Sales at Keytruda climbed by 30% year over year to $14.4 billion. Melanoma, lung cancer, head and neck cancer, lymphoma, urinary tract cancer, bladder cancer, and solid tumors are among the cancers that the medication can cure. It has a significant impact on the size of tumors and the survival rates of patients.
Keytruda has a lot of room to expand, and its patents aren’t set to expire until 2028. While you’re at it, take a look at what Merck’s strong pipeline has to offer. A collaboration with Gilead Sciences (NASDAQ:GILD) to develop a combination medication for the $30 billion global HIV market is one example. Furthermore, the shares of the pharmaceutical behemoth pays a 3.3 percent annual dividend.
Lemonade is number three.
With a market worth of $6.775 billion but only $94.4 million in revenue and a staggering net loss of $122.3 million last year, it’s no surprise that many investors are perplexed as to why Lemonade (NYSE:LMND) stock continues to rise. Despite the poor performance, the stock is up more than 72 percent year over year.
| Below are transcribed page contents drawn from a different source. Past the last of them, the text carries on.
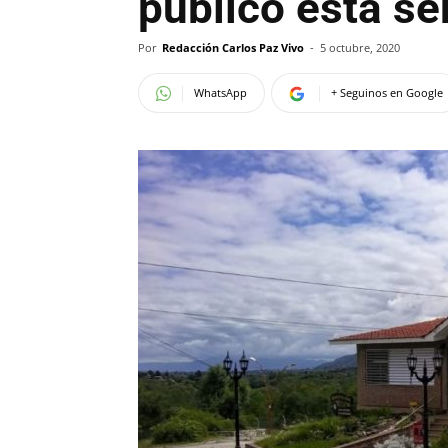
público esta s
Por
Redacción Carlos Paz Vivo
-
5 octubre, 2020
WhatsApp
+ Seguinos en Google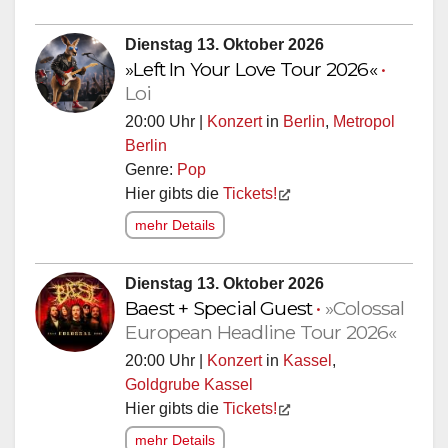
Dienstag 13. Oktober 2026
»Left In Your Love Tour 2026«
•
Loi
20:00 Uhr |
Konzert
in
Berlin
,
Metropol
Berlin
Genre:
Pop
Hier gibts die
Tickets!
mehr Details
Dienstag 13. Oktober 2026
Baest + Special Guest
•
»Colossal
European Headline Tour 2026«
20:00 Uhr |
Konzert
in
Kassel
,
Goldgrube Kassel
Hier gibts die
Tickets!
mehr Details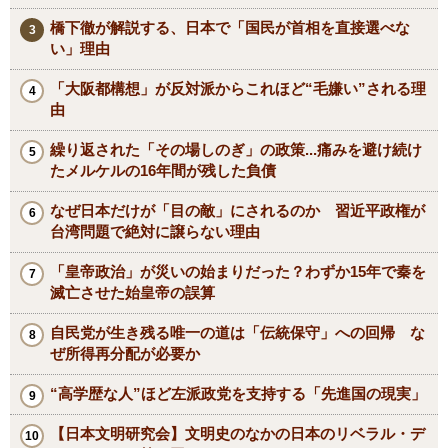
橋下徹が解説する、日本で「国民が首相を直接選べな
い」理由
「大阪都構想」が反対派からこれほど“毛嫌い”される理
由
繰り返された「その場しのぎ」の政策...痛みを避け続け
たメルケルの16年間が残した負債
なぜ日本だけが「目の敵」にされるのか 習近平政権が
台湾問題で絶対に譲らない理由
「皇帝政治」が災いの始まりだった？わずか15年で秦を
滅亡させた始皇帝の誤算
自民党が生き残る唯一の道は「伝統保守」への回帰 な
ぜ所得再分配が必要か
“高学歴な人”ほど左派政党を支持する「先進国の現実」
【日本文明研究会】文明史のなかの日本のリベラル・デ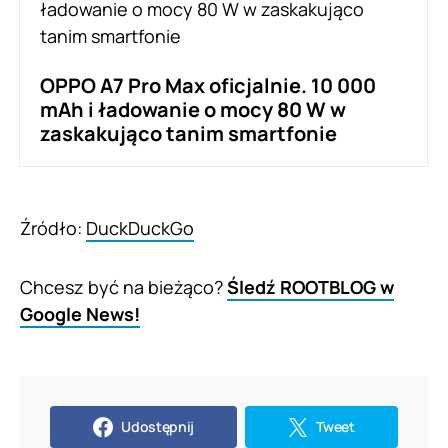
OPPO A7 Pro Max oficjalnie. 10 000
mAh i ładowanie o mocy 80 W w
zaskakująco tanim smartfonie
Źródło:
DuckDuckGo
Chcesz być na bieżąco?
Śledź ROOTBLOG w
Google News!
Udostępnij
Tweet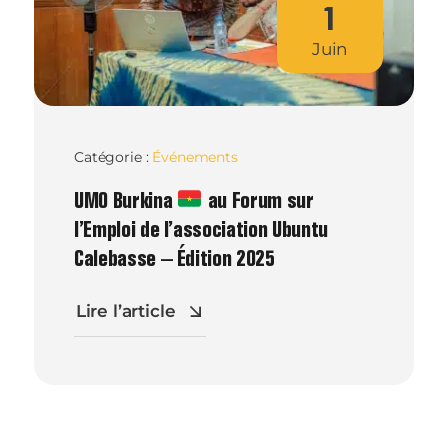
1
Juin
Catégorie :
Événements
UMO Burkina
au Forum sur
l’Emploi de l’association Ubuntu
Calebasse – Édition 2025
Lire l’article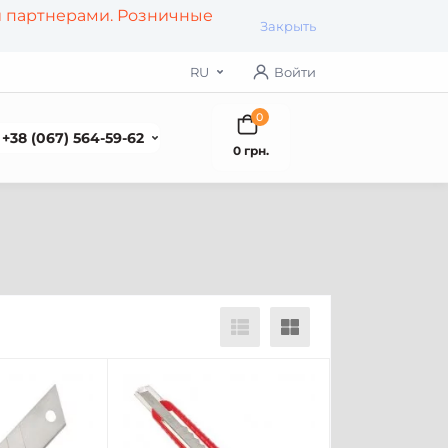
и партнерами. Розничные
Закрыть
RU
Войти
0
+38 (067) 564-59-62
0 грн.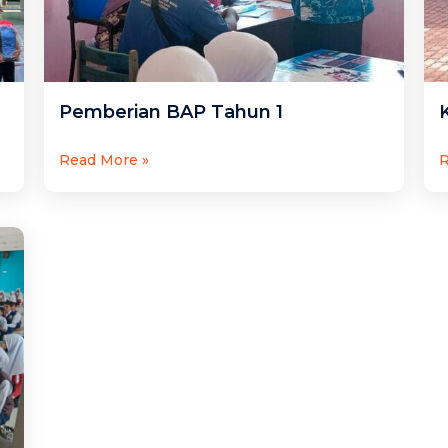
Pemberian BAP Tahun 1
Read More »
R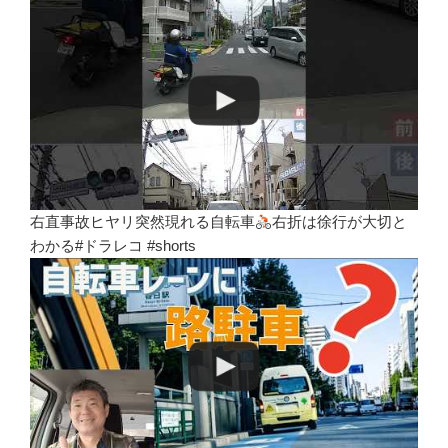
右直事故ヒヤリ突然現れる自転車
右折は徐行が大切と
わかる#ドラレコ #shorts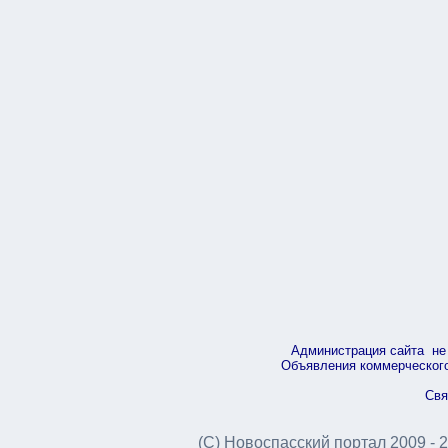
Администрация сайта не 
Объявления коммерческого 
Свя
(С) Новоспасский портал 2009 - 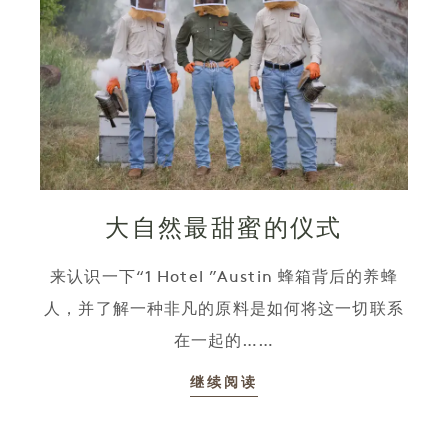
大自然最甜蜜的仪式
来认识一下“1 Hotel ”Austin 蜂箱背后的养蜂
人，并了解一种非凡的原料是如何将这一切联系
在一起的……
继续阅读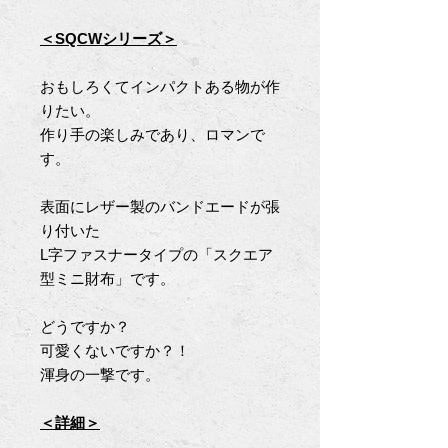
＜SQCWシリーズ＞
おもしろくてインパクトある物が作
りたい。
作り手の楽しみであり、ロマンで
す。
表面にレザー製のバンドエードが張
り付いた
L字ファスナータイプの「スクエア
型ミニ財布」です。
どうですか？
可愛くないですか？！
渾身の一撃です。
＜詳細＞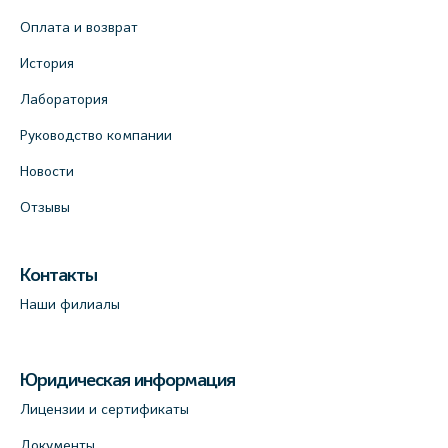
Оплата и возврат
История
Лаборатория
Руководство компании
Новости
Отзывы
Контакты
Наши филиалы
Юридическая информация
Лицензии и сертификаты
Документы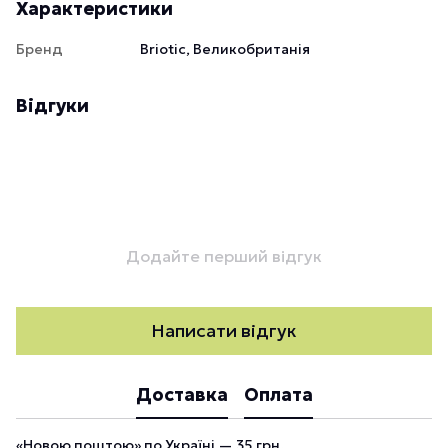
Характеристики
Бренд
Briotic, Великобританія
Відгуки
Додайте перший відгук
Написати відгук
Доставка
Оплата
«Новою поштою» по Україні — 35 грн.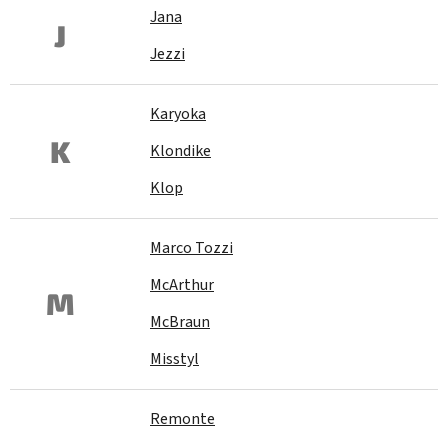
Jana
J
Jezzi
Karyoka
K
Klondike
Klop
Marco Tozzi
McArthur
M
McBraun
Misstyl
Remonte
At first sight, the organization appears to be a standard insurer that offers rental, pet, and home insurance. What’s more, Lemonade is now the best renters’ insurance business in the country in terms of plans, pricing, billings, claims, and customer service. Customers may get a quote on Lemonade’s website in as little as 90 seconds and buy an insurance through the app without ever speaking to a salesperson.
It’s also shockingly reasonable, with monthly rates starting at $5. Customers’ claims are typically paid out in less than three minutes if the unexpected occurs, with 30% of claims paid out immediately after submission. In terms of financial stability, the corporation has an A rating.
Lemonade now has over 1 million customers, up 56 percent over the previous year. Its gross loss ratio fell ten percentage points from 2019 to 71 percent last year, meaning it pays out $0.71 for every $1 in premiums collected.
An ambitious sales and marketing campaign to increase market share accounts for a large portion of its net loss. In 2020, it set aside $80.4 million of its sales for this reason. I’d predict phenomenal increase in sales and return for investors over the next few years, given the company’s fast rising brand awareness across the country. For Lemonade stock, the sky is the limit.

This post is the author’s own view, which may differ from a Motley Fool premium advice service’s “official” recommendation position. We’re a mishmash! Questioning an investing theory, even our own, encourages us to think critically about investing and make decisions that will make us smarter, happier, and wealthier.